We had a lot of fun looking at this data, but one takeaway is that browsing queries had lower standard deviation but fewer great matches (lower P99), though this clearly varied across queries.
In our rudimentary implementation, we basically had to decide whether to give more weight to the similarity score, or more weight to the social context (whether a user had saved the recipe, or their friends had). When we over-weighted the social context, we saw strange behavior, like a “Fig Mascarpone Tart” showing up in results for “tiramisu” (both use mascarpone!) If we only weighted similarity, we found ourselves frustrated when scrolling through generic chicken recipes looking for inspiration.
Our blended metric tries to straddle those two factors, but we will continue to iterate on it as we get feedback (and improve the performance – more below!)
Production-izing the performance
The last steps are more technical in nature, but we continue to work on improving the performance by:
A recurring job to generate embeddings as new recipes are imported into the database. We have been burned by over-using Postgres triggers for network requests, and want to decouple the Postgres transaction of entering a recipe into the database from the OpenAI network request. To that end, we have a pg_cron job that looks for new recipes and generates the embedding periodically (every 15 minutes for now).
Indexing the recipe vector embeddings.
A consolidated Edge function for search queries. Doing a network request alongside an already expensive query occasionally timed out the Postgres RPC, which is why we would recommend using some cloud-based function instead with a bit more flexibility.
Known Limitations
Filters or restrictions As one example we found in testing, vegetarian soup sometimes still surfaced examples with chicken that happened to be vegetable heavy, as long as they matched our arbitrary threshold. Diet restrictions, like keto, were also hit or miss. We definitely recommend users exercise good judgment when assessing or selecting recipes that match important criteria!

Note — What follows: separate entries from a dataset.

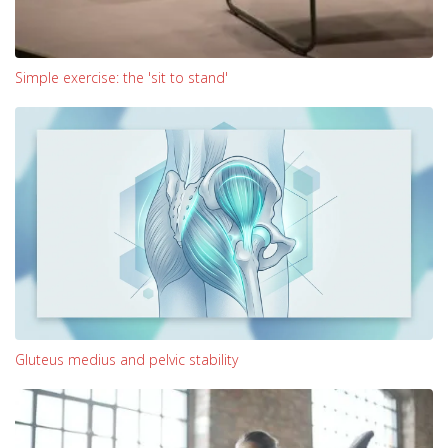
Simple exercise: the 'sit to stand'
Gluteus medius and pelvic stability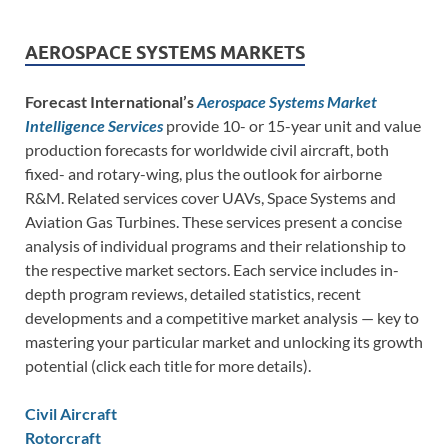
AEROSPACE SYSTEMS MARKETS
Forecast International’s
Aerospace Systems Market
Intelligence Services
provide 10- or 15-year unit and value
production forecasts for worldwide civil aircraft, both
fixed- and rotary-wing, plus the outlook for airborne
R&M. Related services cover UAVs, Space Systems and
Aviation Gas Turbines. These services present a concise
analysis of individual programs and their relationship to
the respective market sectors. Each service includes in-
depth program reviews, detailed statistics, recent
developments and a competitive market analysis — key to
mastering your particular market and unlocking its growth
potential (click each title for more details).
Civil Aircraft
Rotorcraft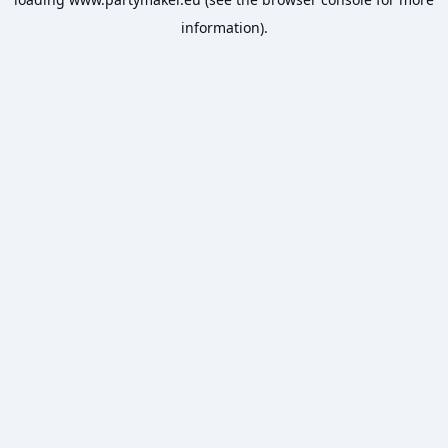
information).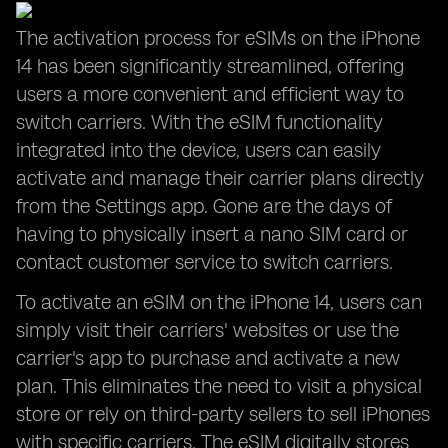
The activation process for eSIMs on the iPhone
14 has been significantly streamlined, offering
users a more convenient and efficient way to
switch carriers. With the eSIM functionality
integrated into the device, users can easily
activate and manage their carrier plans directly
from the Settings app. Gone are the days of
having to physically insert a nano SIM card or
contact customer service to switch carriers.
To activate an eSIM on the iPhone 14, users can
simply visit their carriers' websites or use the
carrier's app to purchase and activate a new
plan. This eliminates the need to visit a physical
store or rely on third-party sellers to sell iPhones
with specific carriers. The eSIM digitally stores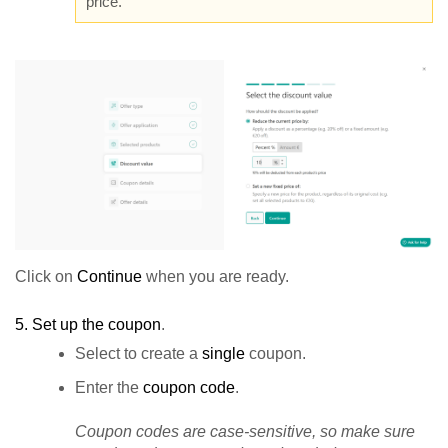
price.
Click on
Continue
when you are ready.
5.
Set up the coupon
.
Select to create a
single
coupon.
Enter the
coupon code
.
Coupon codes are case-sensitive, so make sure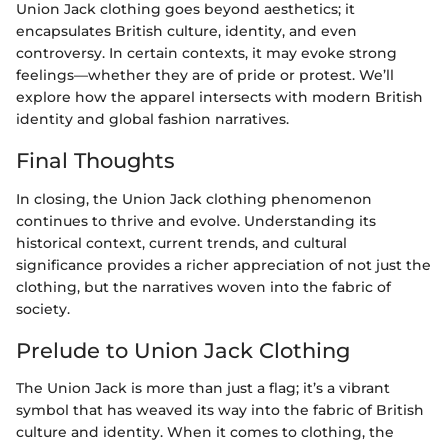
Union Jack clothing goes beyond aesthetics; it
encapsulates British culture, identity, and even
controversy. In certain contexts, it may evoke strong
feelings—whether they are of pride or protest. We’ll
explore how the apparel intersects with modern British
identity and global fashion narratives.
Final Thoughts
In closing, the Union Jack clothing phenomenon
continues to thrive and evolve. Understanding its
historical context, current trends, and cultural
significance provides a richer appreciation of not just the
clothing, but the narratives woven into the fabric of
society.
Prelude to Union Jack Clothing
The Union Jack is more than just a flag; it’s a vibrant
symbol that has weaved its way into the fabric of British
culture and identity. When it comes to clothing, the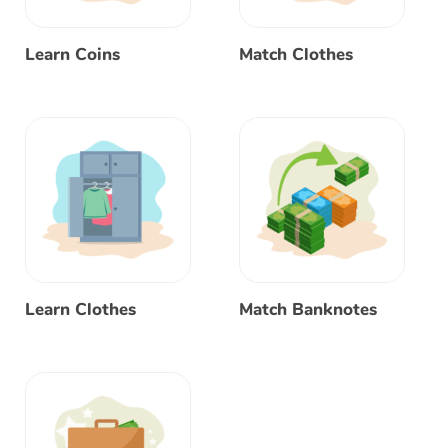
Learn Coins
Match Clothes
Learn Clothes
Match Banknotes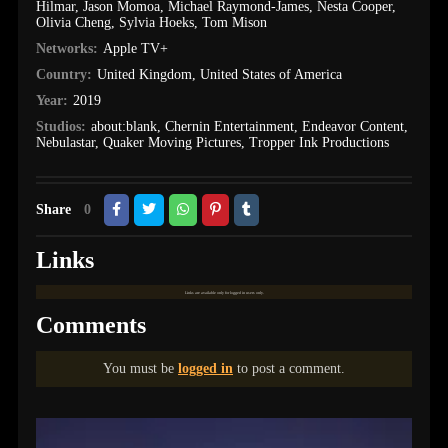
Hilmar
,
Jason Momoa
,
Michael Raymond-James
,
Nesta Cooper
,
Olivia Cheng
,
Sylvia Hoeks
,
Tom Mison
Networks:
Apple TV+
Country:
United Kingdom
,
United States of America
Year:
2019
Studios:
about:blank
,
Chernin Entertainment
,
Endeavor Content
,
Nebulastar
,
Quaker Moving Pictures
,
Tropper Ink Productions
Share
0
Links
Links are available only for logged in users only.
Comments
You must be
logged in
to post a comment.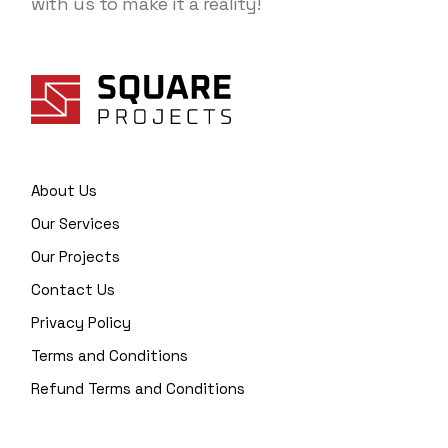
with us to make it a reality!
About Us
Our Services
Our Projects
Contact Us
Privacy Policy
Terms and Conditions
Refund Terms and Conditions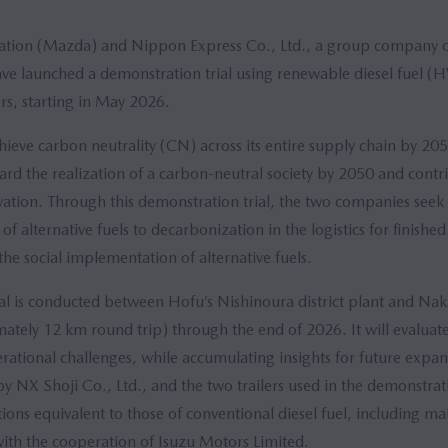
tion (Mazda) and Nippon Express Co., Ltd., a group company
 launched a demonstration trial using renewable diesel fuel (
ers, starting in May 2026.
ieve carbon neutrality (CN) across its entire supply chain by 20
rd the realization of a carbon-neutral society by 2050 and contr
ation. Through this demonstration trial, the two companies seek 
of alternative fuels to decarbonization in the logistics for finished
he social implementation of alternative fuels.
al is conducted between Hofu’s Nishinoura district plant and Nak
ately 12 km round trip) through the end of 2026. It will evaluate 
ational challenges, while accumulating insights for future expan
by NX Shoji Co., Ltd., and the two trailers used in the demonstrati
ons equivalent to those of conventional diesel fuel, including m
with the cooperation of Isuzu Motors Limited.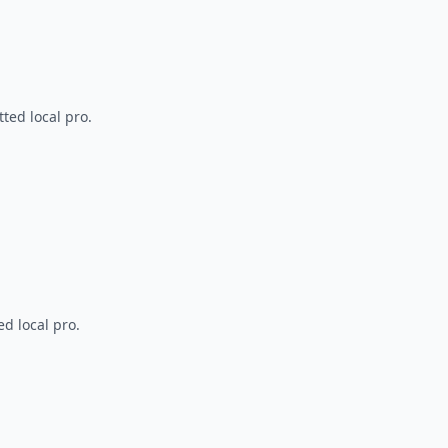
ted local pro.
d local pro.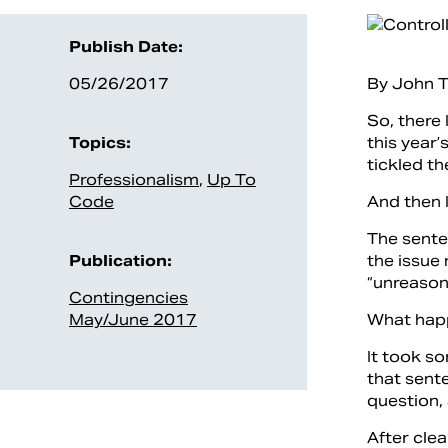
Publish Date:
05/26/2017
By John T
So, there 
Topics:
this year
tickled th
Professionalism
,
Up To
Code
And then 
The senten
Publication:
the issue
“unreason
Contingencies
May/June 2017
What hap
It took so
that sent
question,
After cle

Ignored modifiers We also found that words like “without” were often ignored. A search for “roast chicken without lemon” still surfaced… lots of lemons. This is still a work in progress, and we certainly plan to improve the functionality further.
In conclusion
This is all very much a work in progress! Download Spillt and let us know what you think. Or, if you’ve made it this far, please feel free to get in touch with any thoughts/suggestions/feedback.
Thanks for reading!
If you do need need to access the OpenAI API endpoint from Postgres, this is what we use:
SELECT ARRAY(
SELECT json_array_elements_text(((content::json->>'data')::json)->0->'embedding')::float8
FROM http((
'POST',
'https://api.openai.com/v1/embeddings',
ARRAY[http_header('Authorization', 'Bearer OPEN_AI_KEY')],
'application/json',
json_build_object('input', LOWER(searchable_recipe_title), 'model', 'text-embedding-ada-002')
)::http_request)
)::vector INTO search_vector;
This was informative! Since you implemented it, does the cost make sense? Without AI, you would've had exact matches, but, not flexible. I've notice, as you have too, that the results are better, with a slight accuracy degradation.
That was a great read! Super cool to see how you’re incorporating things.